Records for processing
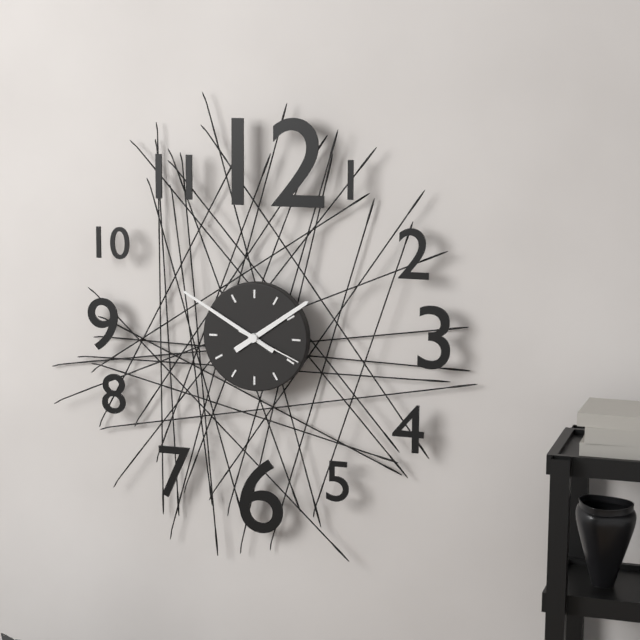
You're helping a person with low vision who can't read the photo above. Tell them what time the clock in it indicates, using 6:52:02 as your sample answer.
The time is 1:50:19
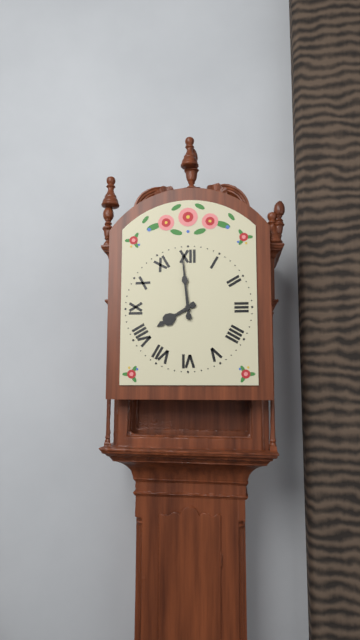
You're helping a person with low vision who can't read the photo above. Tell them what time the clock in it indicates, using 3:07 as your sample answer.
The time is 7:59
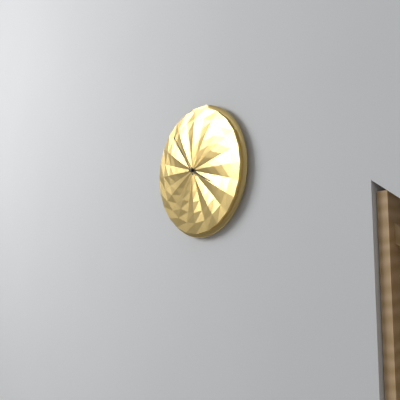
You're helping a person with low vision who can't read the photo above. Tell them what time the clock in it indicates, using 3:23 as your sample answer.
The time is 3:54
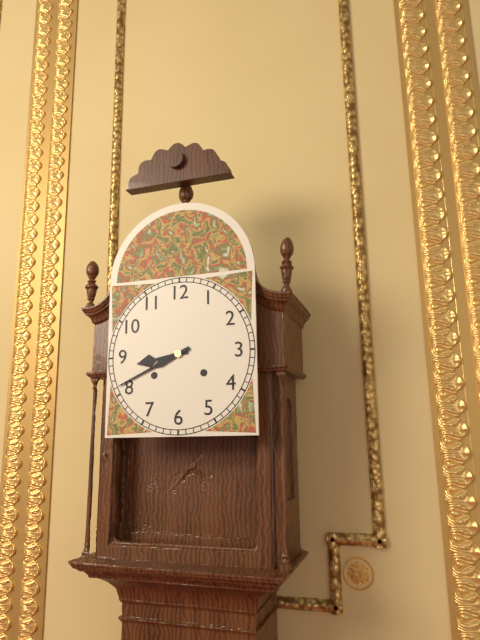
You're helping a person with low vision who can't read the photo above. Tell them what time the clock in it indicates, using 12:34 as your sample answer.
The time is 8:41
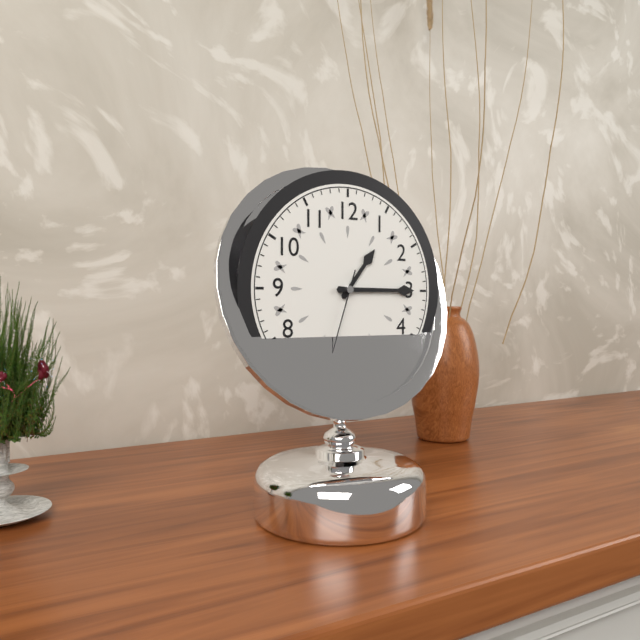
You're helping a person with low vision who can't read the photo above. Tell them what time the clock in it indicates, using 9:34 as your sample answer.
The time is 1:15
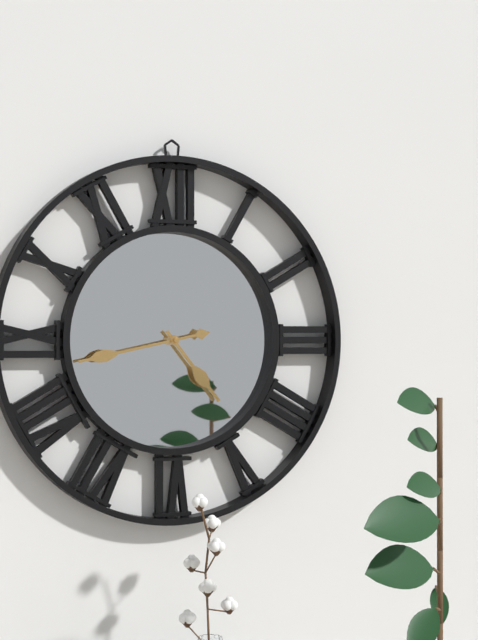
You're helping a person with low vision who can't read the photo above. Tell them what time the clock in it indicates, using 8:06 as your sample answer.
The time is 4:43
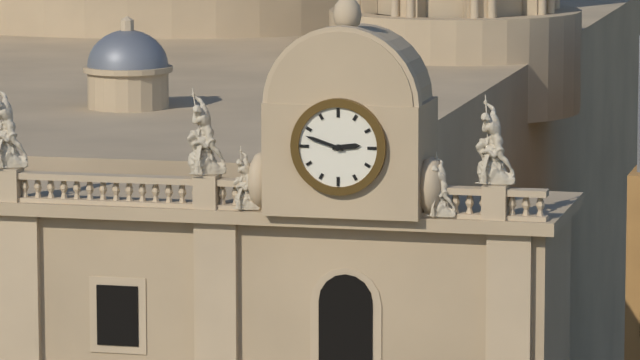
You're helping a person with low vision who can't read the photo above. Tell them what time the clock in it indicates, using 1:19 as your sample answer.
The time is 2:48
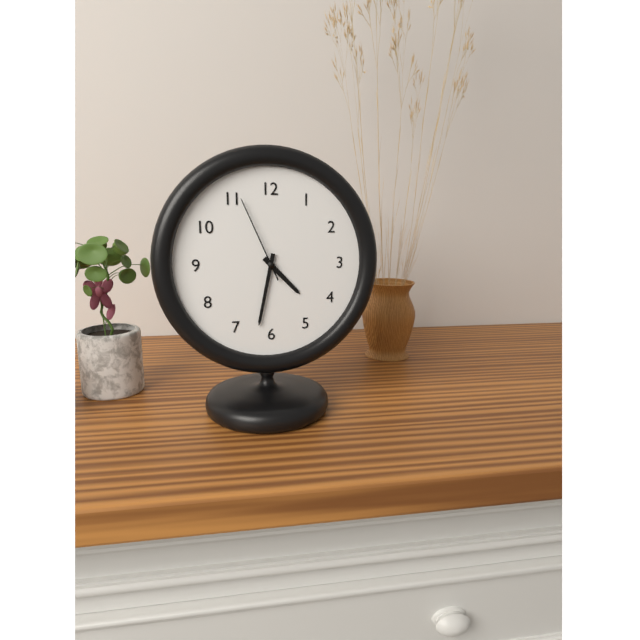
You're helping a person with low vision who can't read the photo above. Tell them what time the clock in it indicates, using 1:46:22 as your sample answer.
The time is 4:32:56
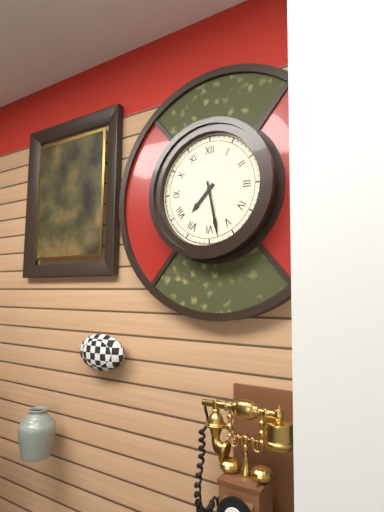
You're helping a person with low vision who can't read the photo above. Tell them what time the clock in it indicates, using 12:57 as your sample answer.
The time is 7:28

...

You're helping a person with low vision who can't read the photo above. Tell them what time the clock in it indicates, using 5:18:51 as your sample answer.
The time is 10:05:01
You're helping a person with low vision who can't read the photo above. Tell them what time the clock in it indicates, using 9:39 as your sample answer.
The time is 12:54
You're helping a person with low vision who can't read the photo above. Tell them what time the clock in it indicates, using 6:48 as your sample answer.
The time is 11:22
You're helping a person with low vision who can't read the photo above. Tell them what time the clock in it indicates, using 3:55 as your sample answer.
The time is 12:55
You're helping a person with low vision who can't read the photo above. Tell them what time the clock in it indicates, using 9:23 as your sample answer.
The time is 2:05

---

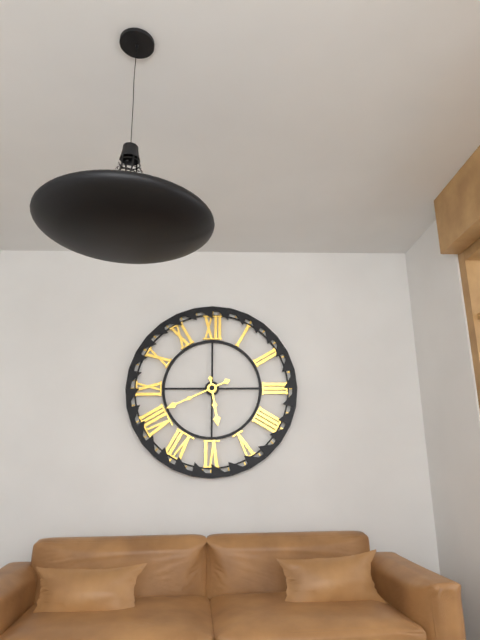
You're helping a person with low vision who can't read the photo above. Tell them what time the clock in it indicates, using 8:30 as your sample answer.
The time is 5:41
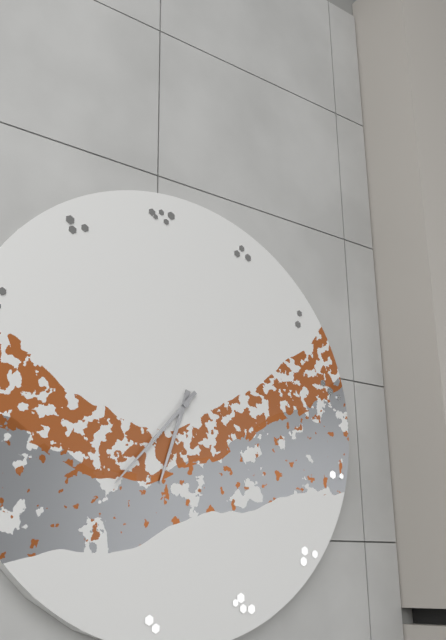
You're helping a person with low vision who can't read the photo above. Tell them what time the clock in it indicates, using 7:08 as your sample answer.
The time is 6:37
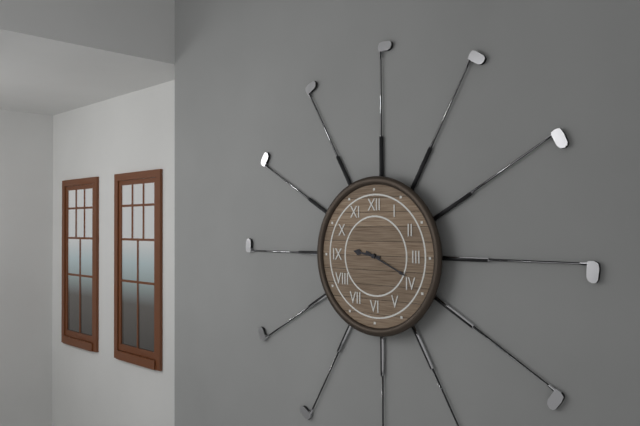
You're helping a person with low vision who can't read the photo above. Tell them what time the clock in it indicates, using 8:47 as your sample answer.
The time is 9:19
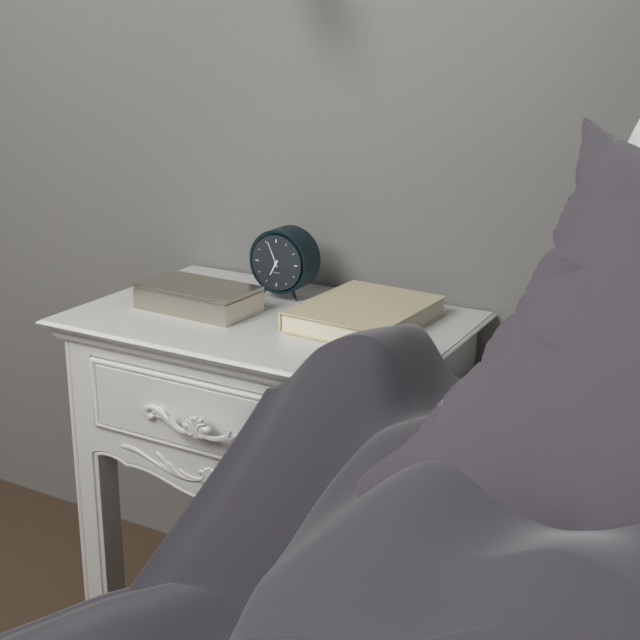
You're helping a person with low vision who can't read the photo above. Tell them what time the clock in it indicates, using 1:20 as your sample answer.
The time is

Short task
Copy word for word the part of the items that opens with the line containing "9:34 as your sample answer." and closes with the line containing "The time is 7:28", both lines included. Leave the pictures out of your answer.

Completed exercise
You're helping a person with low vision who can't read the photo above. Tell them what time the clock in it indicates, using 9:34 as your sample answer.
The time is 1:15
You're helping a person with low vision who can't read the photo above. Tell them what time the clock in it indicates, using 8:06 as your sample answer.
The time is 4:43
You're helping a person with low vision who can't read the photo above. Tell them what time the clock in it indicates, using 1:19 as your sample answer.
The time is 2:48
You're helping a person with low vision who can't read the photo above. Tell them what time the clock in it indicates, using 1:46:22 as your sample answer.
The time is 4:32:56
You're helping a person with low vision who can't read the photo above. Tell them what time the clock in it indicates, using 12:57 as your sample answer.
The time is 7:28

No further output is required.